First, promote folks who will do a good job of supervision. Not every good worker will make a good supervisor. Not everyone who wants to be a supervisor will be good at it. When in doubt, try a person in short-term leadership assignments to see what happens.
Next, help newly promoted supervisors make the transition. That starts with basic training.
Next, provide training and support in key areas that new supervisors will have to know. That includes company policies and procedures as well as basic supervision and communications skills.
Help them identify role models and mentors. Most new managers learn the ropes more from watching and talking to others and not from classroom work.
Provide just-in-time help. That can be job aids, reference materials or a more experienced manager that the new manager can go to for advice.

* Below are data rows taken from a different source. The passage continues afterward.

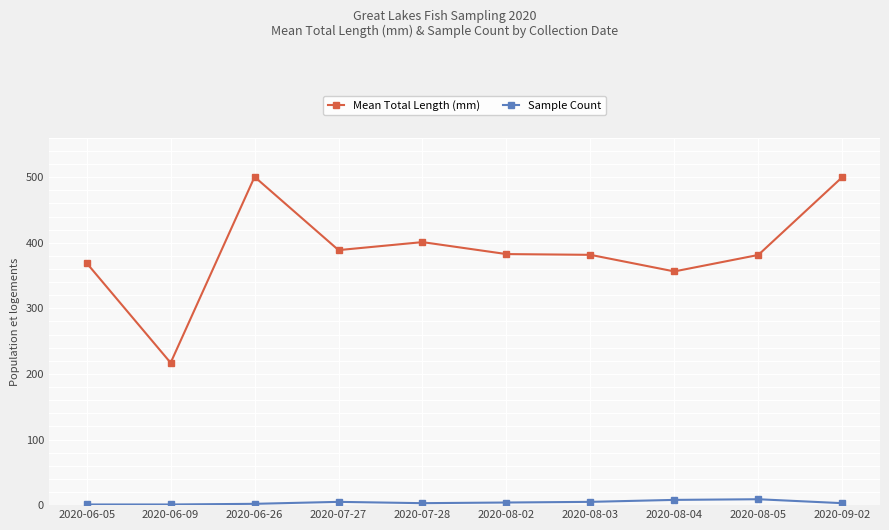

How many categories are shown in the chart?

10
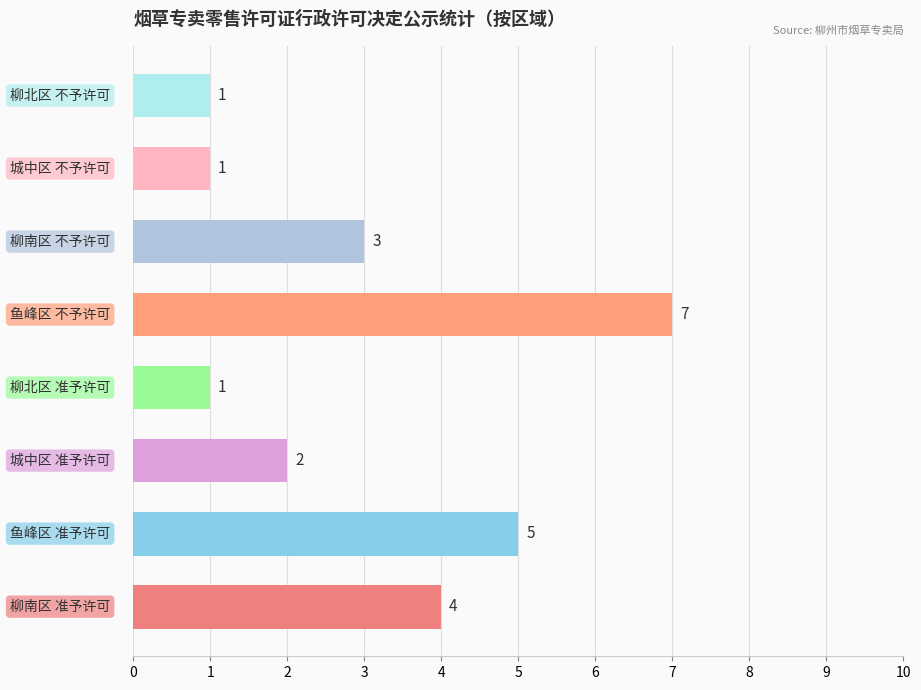

What is the maximum value shown in the chart?

7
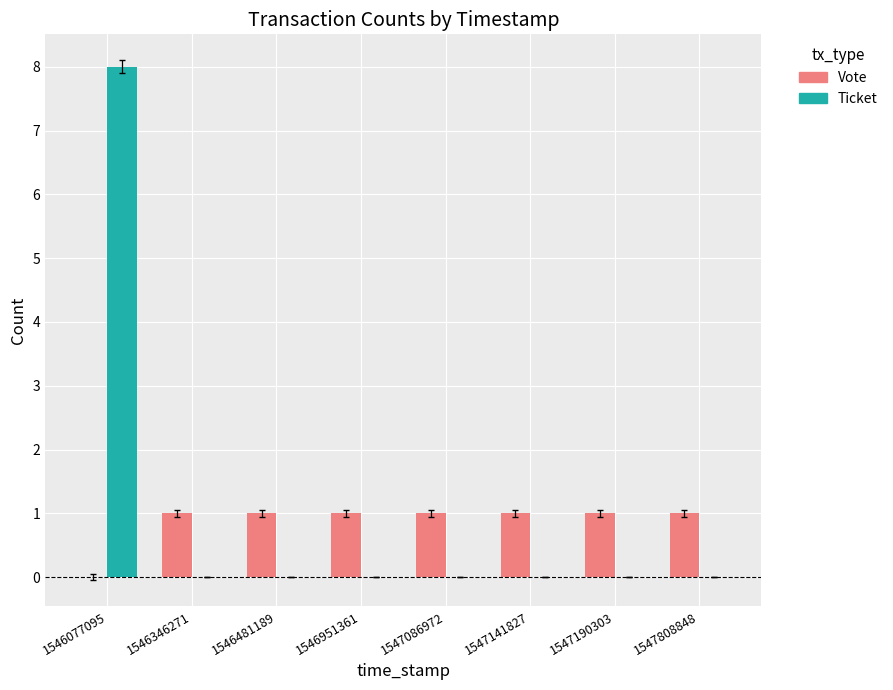

True or false: Ticket has a value of 0 at 1546346271.

True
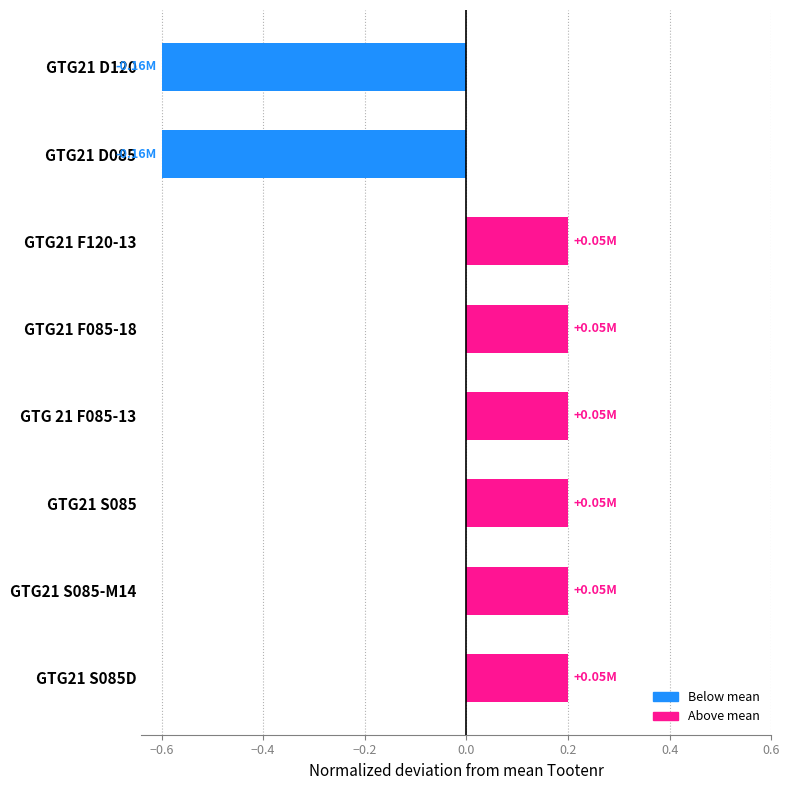

How many values are below 0?

2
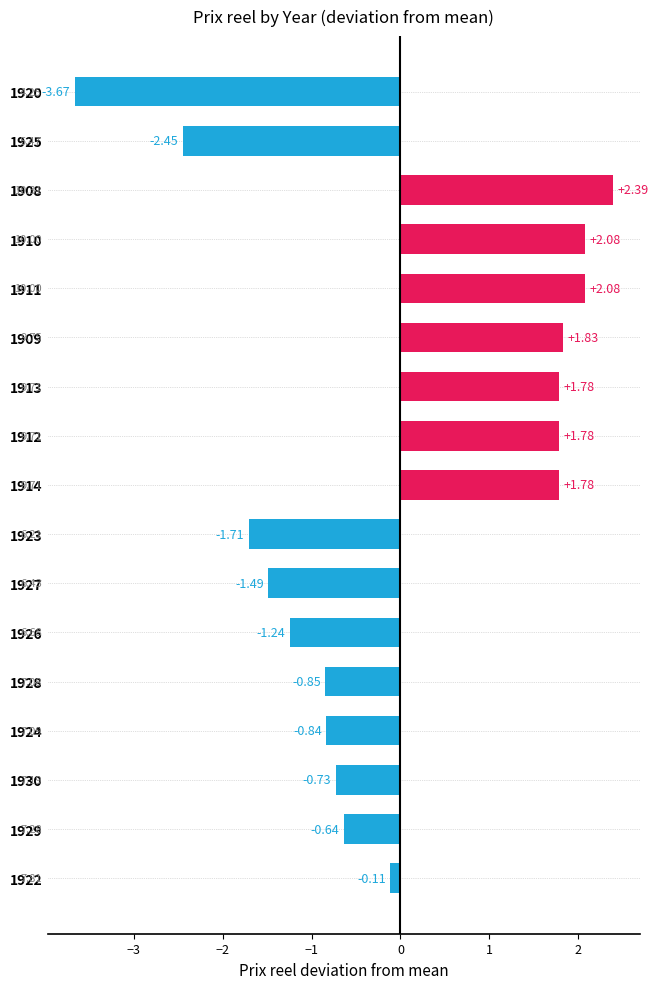

How many negative values are there?

10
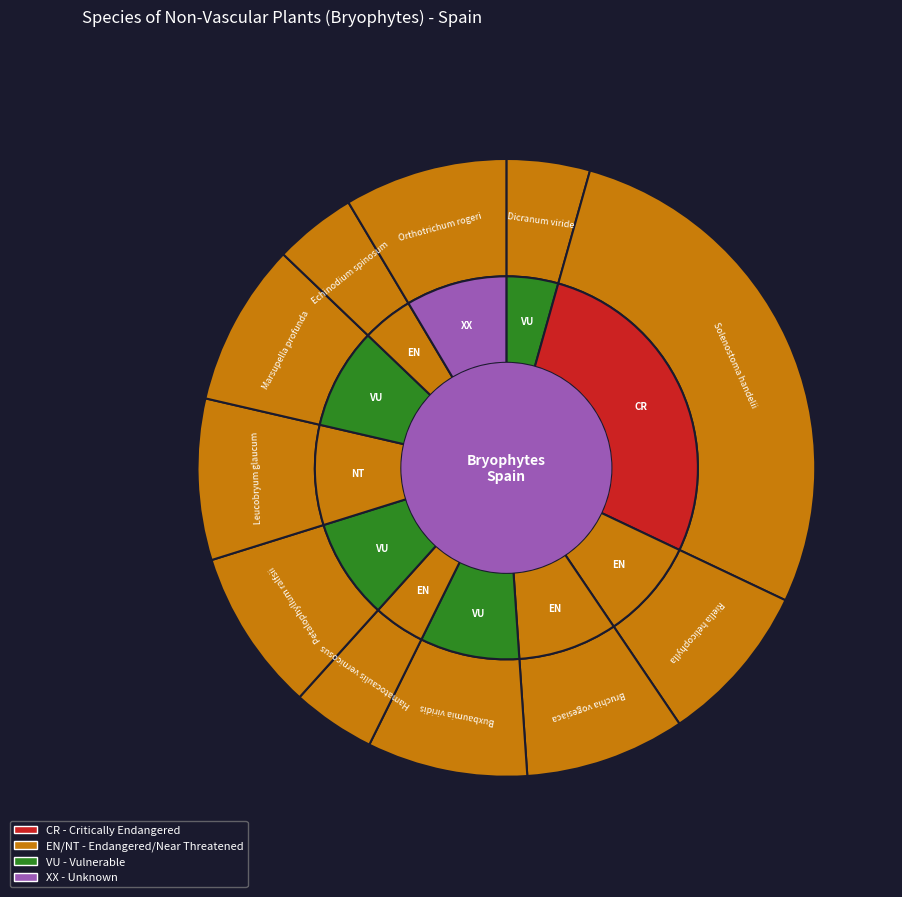

Does Marsupella profunda account for over 50% of the chart?

No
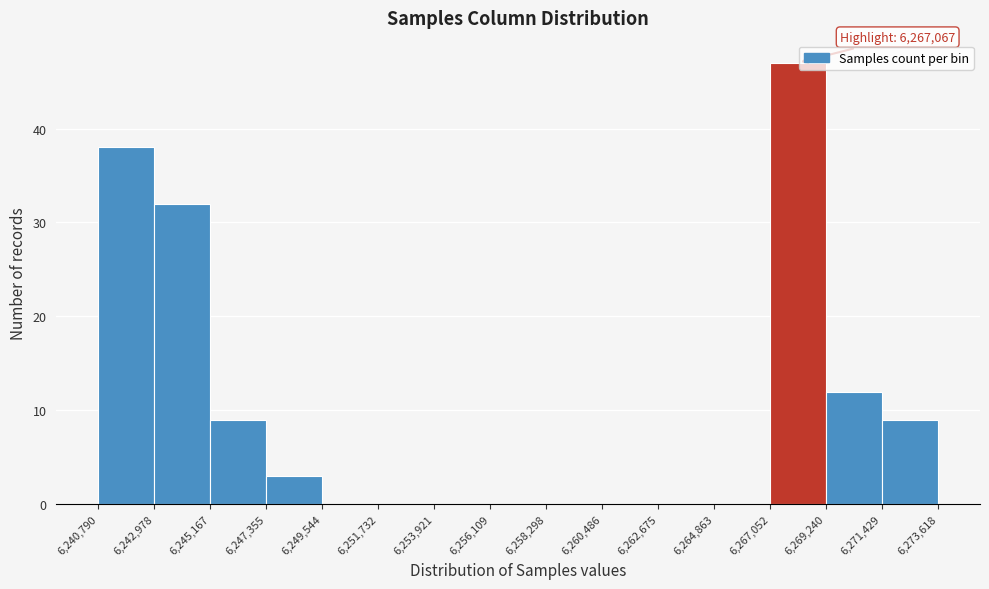

Which range on the x-axis has the tallest bar?

6,267,052 to 6,269,240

Give them a way to talk to other supervisors about supervisory work. In my book Performance Talk, I tell the story of Karen, a newly promoted manager. She learns about the real world of supervision by participating in a roundtable. You can organize these locally.
Make sure that training becomes a lifetime proposition. The thing about leading others is that you will never learn all there is to know.
Finally, hold leaders at all levels accountable for their leadership. The leader, whatever the level, has two key objectives: accomplish the mission and care for the people.
Make sure your performance evaluations for bosses measure their performance as bosses. Reward good performance. Correct poor performance.
That’s not easy, and in most companies it won’t be quick. But doing a good job in the first place is a whole lot better than defending a bad job later. And there’s a bonus. In addition to not getting sued, you’ll probably be more profitable.